Big-bellied 'dragon' in Orion Nebula holds clues about how stars form
Scientists are using modern technology to peer heavenward.
This is an Inside Science story.
Since ancient times, people gazing up at the night sky have seen animals, gods and goddesses, and other entities in the patterns of stars. Now scientists, using modern technology to peer heavenward, have spotted a new celestial object: a somewhat pudgy dragon lurking in the clouds of the Orion Nebula. The dragon's fat shape holds clues about how stars form -- and how the process stops.
Orion's Nebula is an enormous cloud of gas and dust about 1,300 light-years from Earth. It's the closest so-called stellar nursery to Earth -- its fuzzy light is even visible to the unaided eye as one of the points marking the hunter's sword in the constellation of Orion.
Scientists from the SOFIA program, a collaboration between NASA and the German Aerospace Center, recently examined the nebula's gas clouds in a new way. SOFIA uses a modified Boeing 747SP airliner to carry a telescope that makes observations of the cosmos. A recent upgrade to one of the instruments aboard the plane allowed the researchers to record millions of light patterns, called emission spectra, that mark spots in the Orion Nebula where a positively charged form of carbon gas is being heated and cooled. Such heating and cooling usually happens in the presence of young stars, so the data gives hints about where new stars are forming, how they form, and how many there are.
When the researchers assigned colors to represent the brightness of the emission spectra and gave the image depth by representing the velocity of the glowing gas, they created a unique 3D view of the nebula and its star-forming engine. It was while exploring the data in this way that the scientists discovered a structure they nicknamed "Orion's dragon." They presented the new data at a meeting of the American Astronomical Society in Seattle in January.
The dragon's blue body represents an area where the spectra are brightest. Its large belly is formed by high velocity gas being expelled outward from a star at the center.
The "dragon" is one of two bubbles of rapidly expanding gas the researchers found surrounding young stars in Orion's Nebula.
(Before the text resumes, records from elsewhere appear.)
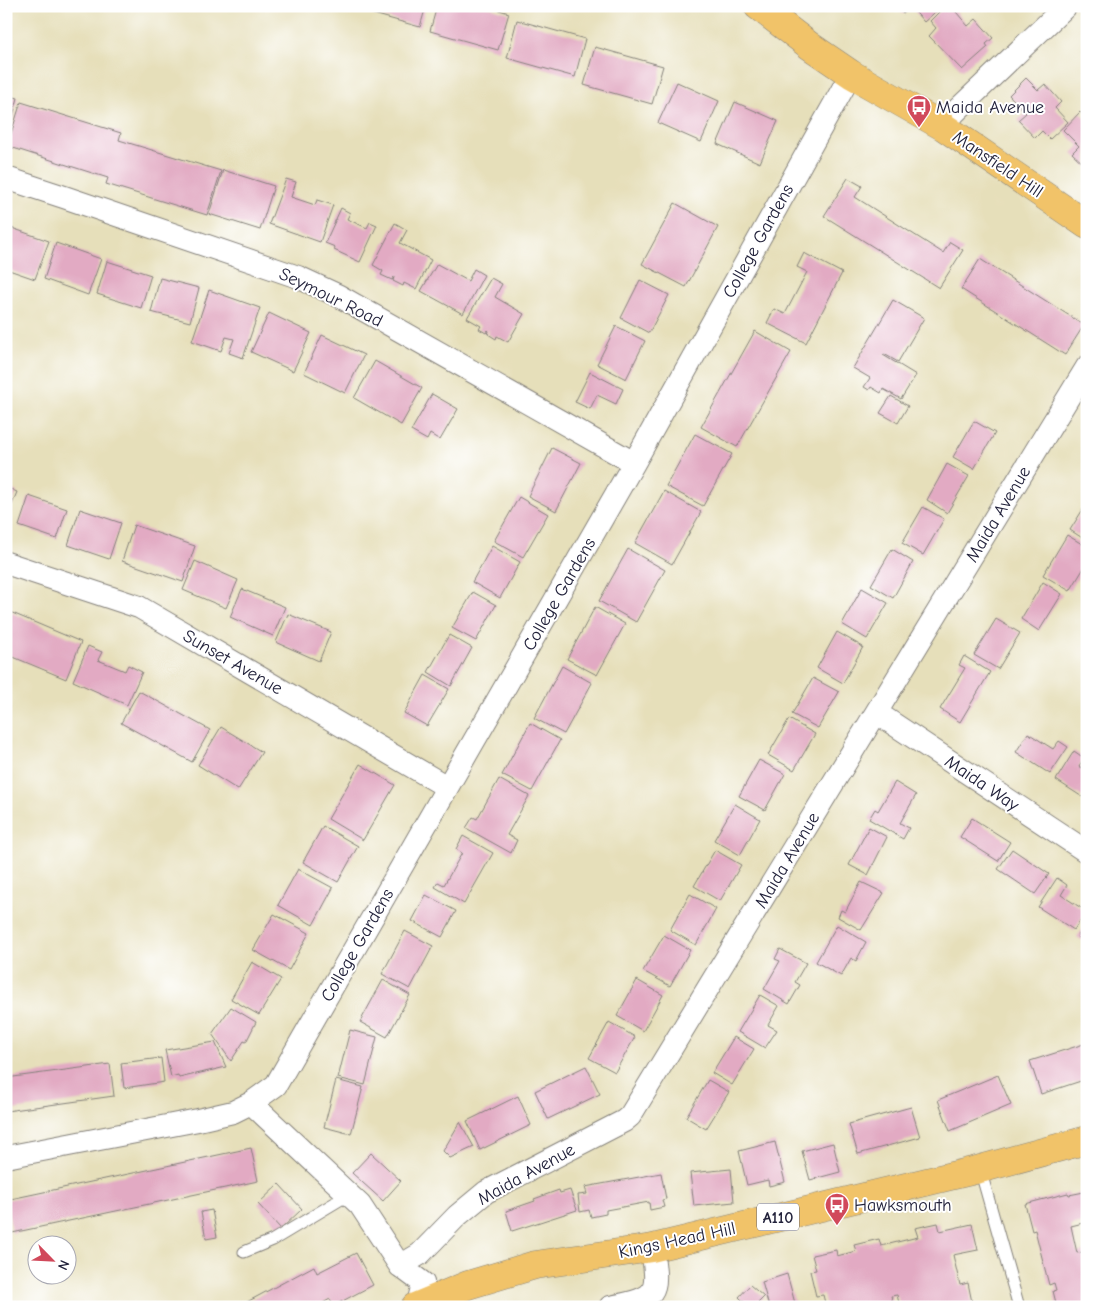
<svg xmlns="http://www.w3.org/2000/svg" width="1093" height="1313" viewBox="0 0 1093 1313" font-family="'Comic Neue',sans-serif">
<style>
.building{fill:#e2aac3}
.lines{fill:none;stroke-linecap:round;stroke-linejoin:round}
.lane-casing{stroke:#84807a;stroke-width:13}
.street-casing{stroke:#84807a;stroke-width:24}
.primary-casing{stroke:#84807a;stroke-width:29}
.lane{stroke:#fff;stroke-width:11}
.street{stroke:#fff;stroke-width:22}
.primary{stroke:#f1c369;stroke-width:28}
.labels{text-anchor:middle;stroke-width:4;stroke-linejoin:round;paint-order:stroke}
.shield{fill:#fff;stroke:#646476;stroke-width:1}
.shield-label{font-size:16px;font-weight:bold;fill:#22223b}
.poi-label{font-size:18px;fill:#22223b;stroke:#fff;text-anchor:start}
.street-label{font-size:18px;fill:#22223b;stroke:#fff}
</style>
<rect width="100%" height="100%" fill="#fff"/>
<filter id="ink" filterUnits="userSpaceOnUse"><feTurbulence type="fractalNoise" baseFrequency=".02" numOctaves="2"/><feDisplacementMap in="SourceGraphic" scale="10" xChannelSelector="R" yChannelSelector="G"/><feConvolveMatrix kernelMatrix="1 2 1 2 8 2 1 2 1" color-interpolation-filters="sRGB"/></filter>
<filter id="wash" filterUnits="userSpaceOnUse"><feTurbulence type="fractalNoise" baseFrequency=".0096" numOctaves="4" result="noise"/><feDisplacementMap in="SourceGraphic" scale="20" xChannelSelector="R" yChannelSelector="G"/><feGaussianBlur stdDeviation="1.12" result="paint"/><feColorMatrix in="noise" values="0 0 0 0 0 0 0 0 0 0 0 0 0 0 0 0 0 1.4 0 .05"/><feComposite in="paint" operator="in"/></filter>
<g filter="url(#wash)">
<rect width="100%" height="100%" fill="#e6dfba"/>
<g id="blocks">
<path class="building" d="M353 6H426L420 27 352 8Z
M437 6H486L509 13 498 50 430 31Z
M896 6H942L924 22 911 7 903 14Z
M945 6H951L968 26 976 19 993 38 986 44 988 47 962 70 929 36 936 28 930 21Z
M517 20 585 39 575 77 507 58Z
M595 47 663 66 652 104 584 85Z
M1026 78 1038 90 1045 84 1061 102 1055 108 1068 122 1050 139 1042 131 1035 138 1018 120 1026 113 1009 95Z
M677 82 719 101 701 142 658 123Z
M6 95 18 98 7 137H6Z
M21 102 121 133 119 140 221 171 207 215 106 184 108 178 7 146Z
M735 102 778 121 760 163 717 144Z
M1080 112 1087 119V167L1072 153 1079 146 1063 130Z
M223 170 274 186 260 230 209 214Z
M848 178 862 186 855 197 943 253 950 242 963 250 939 288 824 216Z
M286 179 296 182 291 197 315 205 317 200 333 205 320 242 269 224Z
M675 203 718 227 686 287 642 264Z
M341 208 350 213 347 219 367 228 370 222 377 225 360 262 334 250 335 247 325 243Z
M395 223 407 230 400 243 431 260 416 289 404 283 403 286 393 281 394 277 392 280 381 275 383 271 373 265Z
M6 226 49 241 35 279 6 269Z
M56 243 101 259 88 295 44 279Z
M804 253 842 273 806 343 767 323 774 309 785 314 807 272 797 267Z
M980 259 1084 325 1065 355 961 289Z
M107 261 151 275 141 308 97 294Z
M437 264 468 281 474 269 484 275 463 314 421 291Z
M160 278 199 288 190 322 151 312Z
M491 278 502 284 495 297 524 314 508 342 497 336 496 339 488 334 489 331 488 330 486 333 479 329 481 326 467 318Z
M640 280 669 295 649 333 621 318Z
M209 290 260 308 243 358 229 353 234 339 226 337 221 351 192 341Z
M893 300 924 318 898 362 884 354 883 355 916 375 901 399 883 389 881 393 871 387 869 390 864 387 870 378 853 368Z
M269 313 311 333 293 371 251 352Z
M616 326 645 341 626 379 597 364Z
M755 331 791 352 737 447 701 427Z
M322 335 364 355 345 393 304 373Z
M375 361 422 388 401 425 354 398Z
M590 372 623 389 616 404 597 395 590 409 575 402Z
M432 394 458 409 440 440 430 434 427 440 411 431Z
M891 396 908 406 898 423 880 413Z
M974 421 995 433 974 469 953 457Z
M695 434 732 454 703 506 666 486Z
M552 448 581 463 556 511 528 496Z
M947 464 969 476 947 513 927 500Z
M6 487 17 492 6 519Z
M664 491 701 512 672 564 635 543Z
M29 496 67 509 57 539 19 526Z
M519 497 548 514 523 557 494 541Z
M1087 503V541L1070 530Z
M923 507 944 519 923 555 902 543Z
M80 509 121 523 109 559 68 545Z
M134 525 195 546 183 582 122 561Z
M1067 535 1087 547V563L1070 591 1043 575Z
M492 546 520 562 500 598 472 582Z
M628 549 665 570 636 622 599 601Z
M892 549 913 562 893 598 871 585Z
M195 561 238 580 226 608 183 590Z
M1043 582 1062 594 1039 631 1021 619Z
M862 588 888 603 867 639 842 624Z
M242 589 285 607 273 636 230 617Z
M473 592 496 605 476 641 452 628Z
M595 607 625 624 597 675 567 659Z
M10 612 81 642 66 679 6 654V620Z
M288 614 331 632 319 661 276 642Z
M996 619 1020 633 998 669 974 655Z
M837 632 863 647 843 683 817 668Z
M449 635 472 648 451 686 428 672Z
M88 646 102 652 98 660 125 671 128 665 142 672 127 705 73 681Z
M964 656 990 672 960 722 940 709 965 668 959 665Z
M562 666 592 683 564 734 534 718Z
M425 675 449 689 427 726 404 713Z
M813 678 839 692 818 728 792 714Z
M139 691 210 730 192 762 121 723Z
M789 719 815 734 794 770 768 755Z
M530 723 560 740 532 791 502 775Z
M221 727 262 752 238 790 198 765Z
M1028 733 1053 749 1059 741 1068 747 1050 774 1016 752Z
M1074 751 1084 758 1079 766 1087 771V800L1056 780Z
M759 760 785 774 765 810 739 796Z
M360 764 395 785 363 840 328 819Z
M499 779 529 796 507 835 517 840 511 853 466 828 473 817 477 819Z
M895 782 916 795 900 823 909 828 903 839 869 819 875 809 878 811Z
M735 804 760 819 740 855 714 840Z
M972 818 1010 842 998 861 960 837Z
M323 826 358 846 338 882 303 862Z
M869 827 887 837 868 875 849 865Z
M463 836 493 853 464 904 435 887 438 882 444 885 462 853 456 849Z
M1012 849 1049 874 1035 894 998 869Z
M715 850 741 865 720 901 694 886Z
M298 869 333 888 313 925 278 905Z
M1057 878 1067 885 1061 895 1086 911 1074 930 1038 907Z
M861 882 884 893 861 930 838 917 841 910 845 912Z
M690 894 716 909 696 945 670 930Z
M426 895 456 911 442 937 412 921Z
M274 914 309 933 289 970 253 950Z
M1087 923V943L1077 937Z
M837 925 866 942 856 961 851 958 841 976 816 962Z
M405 931 433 946 410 989 382 974Z
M664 935 690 950 670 986 643 971Z
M780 949 806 963 795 982 800 985 789 1004 764 989 780 961 775 959Z
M252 962 281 979 259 1015 231 999Z
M383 980 410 995 387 1037 360 1022Z
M637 980 663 995 643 1031 617 1016Z
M760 995 779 1006 768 1025 777 1030 765 1048 738 1032Z
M231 1007 256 1022 246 1042 244 1041 231 1061 212 1034Z
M609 1022 635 1037 615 1072 589 1058Z
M350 1030 377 1037 365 1085 338 1078Z
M734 1037 754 1049 732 1085 712 1073Z
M215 1042 226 1067 179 1078 178 1075 171 1077 165 1050Z
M1087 1043V1079L1041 1094 1030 1061Z
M161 1058 164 1082 124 1088 121 1063Z
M110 1064 114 1096 6 1111V1078Z
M586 1066 600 1094 548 1119 535 1091Z
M998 1075 1011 1105 950 1131 938 1100Z
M336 1080 363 1087 351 1134 324 1127Z
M708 1080 729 1092 706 1129 686 1117Z
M518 1096 531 1125 480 1150 467 1121Z
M911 1107 920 1137 858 1154 849 1124Z
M460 1122 474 1147 450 1158 443 1151Z
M775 1142 785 1182 769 1186 768 1180 747 1185 739 1151Z
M833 1143 840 1172 810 1180 802 1151Z
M251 1148 258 1181 12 1233 6 1200Z
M371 1153 401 1181 383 1201 352 1173Z
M731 1169 734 1202 694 1206 690 1173Z
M661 1173 666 1199 662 1200 664 1207 650 1210 649 1202 606 1210V1214L591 1217 589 1210 580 1212 578 1195 587 1194 585 1187Z
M279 1184 302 1209 281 1229 258 1204Z
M1087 1188V1222L1071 1226 1077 1253 1087 1251V1307H1057L1053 1291 1056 1290 1054 1283 1049 1285 1035 1230 1032 1231 1025 1204 1068 1193 1069 1195 1084 1192V1189Z
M559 1190 560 1193 570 1190 577 1210 512 1231 506 1211 535 1201 534 1199Z
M212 1210 217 1237 206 1239 201 1212Z
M938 1223 940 1231 972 1224 978 1250 953 1255 960 1285 968 1283 973 1307H900L897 1295 891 1296 893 1303 875 1307H850L849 1303 835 1307H826L823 1295 816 1296 810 1271 816 1270 812 1255 836 1250 837 1256 856 1251 854 1245 879 1239 881 1246 918 1237 915 1228Z
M356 1253 373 1285 333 1306 330 1299 316 1307H249L247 1302 314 1266 317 1273Z
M787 1274 796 1307H769L762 1282Z
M750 1285 764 1297 754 1307H749L739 1297Z"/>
</g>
</g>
<g filter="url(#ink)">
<use href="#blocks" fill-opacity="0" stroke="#84807a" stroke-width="1"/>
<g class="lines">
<defs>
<path id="lane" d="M980 1169 1019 1307
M244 1252 273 1240 348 1195"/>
<path id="street" d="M944 127 954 113 1066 6
M6 178 64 197 298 277 339 296 634 463
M6 563 139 607 447 787
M877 713 1087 852
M251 1103 360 1205 400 1266 423 1283 418 1304
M6 1157 198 1120 233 1112 251 1103 276 1085 634 463 851 74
M400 1266 420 1254 457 1216 486 1192 624 1121 630 1116 1087 367
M610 1307C658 1297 659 1296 652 1248"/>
<path id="primary" d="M758 6 810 46 851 74 944 127 1087 225
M415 1307 468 1285 535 1265 652 1248 980 1169 1087 1140"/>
</defs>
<use href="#lane" class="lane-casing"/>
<use href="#street" class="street-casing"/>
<use href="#primary" class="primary-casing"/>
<use href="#lane" class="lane"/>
<use href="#street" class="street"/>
<use href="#primary" class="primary"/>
</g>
</g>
<defs>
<symbol id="bus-pin" viewBox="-11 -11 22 30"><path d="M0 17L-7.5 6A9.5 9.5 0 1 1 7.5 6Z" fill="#d1495b" stroke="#fff"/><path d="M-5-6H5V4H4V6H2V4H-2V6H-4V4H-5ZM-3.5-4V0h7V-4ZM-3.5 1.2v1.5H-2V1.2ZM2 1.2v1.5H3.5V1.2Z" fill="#fff"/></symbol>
</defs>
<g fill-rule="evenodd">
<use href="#bus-pin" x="905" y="93" width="28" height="38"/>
<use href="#bus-pin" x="823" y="1191" width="28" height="38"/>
</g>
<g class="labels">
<rect class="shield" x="757" y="1203.5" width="42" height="27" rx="4"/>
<g class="shield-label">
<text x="778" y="1223">A110</text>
</g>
<g class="poi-label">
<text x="936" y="113">Maida Avenue</text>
<text x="854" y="1211">Hawksmouth</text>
</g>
<g class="street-label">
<text transform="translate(998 164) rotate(34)" y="6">Mansfield Hill</text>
<text transform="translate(758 241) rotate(-61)" y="6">College Gardens</text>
<text transform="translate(331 297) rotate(26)" y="6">Seymour Road</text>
<text transform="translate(998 514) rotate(-59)" y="6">Maida Avenue</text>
<text transform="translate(559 594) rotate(-60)" y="6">College Gardens</text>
<text transform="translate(233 662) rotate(30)" y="6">Sunset Avenue</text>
<text transform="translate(982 783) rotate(34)" y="6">Maida Way</text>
<text transform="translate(787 860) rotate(-59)" y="6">Maida Avenue</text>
<text transform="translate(357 945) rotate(-60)" y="6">College Gardens</text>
<text transform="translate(526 1174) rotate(-29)" y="6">Maida Avenue</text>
<text transform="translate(677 1240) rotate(-12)" y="6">Kings Head Hill</text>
</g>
</g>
<rect width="1093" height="1313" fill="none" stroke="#fff" stroke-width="25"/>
<g transform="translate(52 1260) rotate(114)"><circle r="24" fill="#ffffff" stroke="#a7a7b1"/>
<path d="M0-4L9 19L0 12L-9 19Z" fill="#d1495b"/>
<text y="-8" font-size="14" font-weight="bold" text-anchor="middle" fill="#22223b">N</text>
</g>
</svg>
"The expanding molecular gas in the bubbles will no longer be available for star formation for several tens of millions of years," said Hal Yorke, director of the SOFIA Science Center in Moffett Field, California, in an email to Inside Science. "The data set thus points to the smoking gun of how star formation is being regulated (i.e. "turned off") in galaxies," he wrote.
This isn't the first time a dragon has been spotted in Orion's gas clouds. In 2011, commenters on the internet site Reddit spotted a celestial battle between a man and a fitter looking dragon in a Hubble space telescope picture of the Orion Nebula. Still, Yorke expressed his personal preference for the new, pudgy dragon. "Actually, this is my favorite," he wrote.